According to the third annual report of Medical Assistance in Dying in Canada, in 2021 more than 10,000 MAiD provisions were reported in Canada, which accounted for about 3.3 per cent of deaths in the country.

When it comes to MAiD laws for people who are going to lose their autonomy through dementia or other cognitive impairments, it was a long time coming said Pauli Gardner, professor of Public Health and Masters of Applied Gerontology Program in the Department of Health at Brock University.

“One of the things they’re trying to balance is the tension between allowing people to make a choice about end of life as an individual decision and whether or not people are aware, of what’s involved in that decision making,” she said.

“We can’t be paternalistic about levels of education and income as ‘you can’t make your own decision about things like this,’ so it’s incredibly complicated.”

Farsoud said he is petrified of becoming homeless as he wouldn’t survive long on the streets in his current condition.

Raw data:
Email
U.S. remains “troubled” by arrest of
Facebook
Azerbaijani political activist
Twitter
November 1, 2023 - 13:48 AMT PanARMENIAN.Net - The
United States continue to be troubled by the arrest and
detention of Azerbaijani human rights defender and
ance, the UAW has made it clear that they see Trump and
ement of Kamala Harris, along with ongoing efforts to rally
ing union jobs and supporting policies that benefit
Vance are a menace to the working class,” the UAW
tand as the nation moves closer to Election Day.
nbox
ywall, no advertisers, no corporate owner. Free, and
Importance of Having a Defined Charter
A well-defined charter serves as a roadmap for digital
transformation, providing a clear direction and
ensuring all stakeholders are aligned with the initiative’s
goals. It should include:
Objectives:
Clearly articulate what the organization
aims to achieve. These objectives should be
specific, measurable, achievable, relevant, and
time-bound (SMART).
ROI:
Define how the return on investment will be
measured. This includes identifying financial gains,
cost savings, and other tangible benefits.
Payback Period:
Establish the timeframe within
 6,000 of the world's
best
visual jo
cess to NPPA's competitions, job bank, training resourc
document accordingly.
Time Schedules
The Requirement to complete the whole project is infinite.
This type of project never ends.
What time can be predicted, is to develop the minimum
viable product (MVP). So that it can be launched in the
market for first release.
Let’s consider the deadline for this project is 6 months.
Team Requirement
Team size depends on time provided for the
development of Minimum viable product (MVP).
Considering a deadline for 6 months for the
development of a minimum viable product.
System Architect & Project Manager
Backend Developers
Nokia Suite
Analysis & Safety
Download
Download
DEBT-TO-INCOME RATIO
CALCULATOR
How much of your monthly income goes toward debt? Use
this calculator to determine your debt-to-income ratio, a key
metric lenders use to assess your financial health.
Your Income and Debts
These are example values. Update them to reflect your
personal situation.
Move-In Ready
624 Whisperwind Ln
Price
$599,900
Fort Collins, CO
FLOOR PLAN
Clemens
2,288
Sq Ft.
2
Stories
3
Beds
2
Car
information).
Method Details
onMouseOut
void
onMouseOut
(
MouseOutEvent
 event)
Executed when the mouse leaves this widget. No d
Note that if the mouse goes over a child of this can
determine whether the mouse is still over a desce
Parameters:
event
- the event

Work task 1: Reproduce, word for word, the passage of the text on medical assistance in dying from "When it comes" up to and including "his current condition.".
Work task 2: Pick up the article on medical assistance in dying in Canada after its last sentence and continue writing it.

Result 1:
When it comes to MAiD laws for people who are going to lose their autonomy through dementia or other cognitive impairments, it was a long time coming said Pauli Gardner, professor of Public Health and Masters of Applied Gerontology Program in the Department of Health at Brock University.

“One of the things they’re trying to balance is the tension between allowing people to make a choice about end of life as an individual decision and whether or not people are aware, of what’s involved in that decision making,” she said.

“We can’t be paternalistic about levels of education and income as ‘you can’t make your own decision about things like this,’ so it’s incredibly complicated.”

Farsoud said he is petrified of becoming homeless as he wouldn’t survive long on the streets in his current condition.

Result 2:
“If I were to become homeless tomorrow, I’d be dead in a month anyway. The only difference between that and being dead from MAiD is I get to die in my bed with a health professional giving me an injection and me drifting off,” he said.

“Or I can freeze to death on a subway grate in Toronto in a month and a half.”

He said MAiD offers a semblance of dignity and pain relief in the final moments of life, something that being homeless wouldn’t allow him.

Coming to this conclusion was not easy, said Farsoud

“As much as death frightens me, homelessness frightens me a hell of a lot more,” he said.

“I wish instead of MAiD, society would decide disabled people actually deserve to be able to have a dignified life.”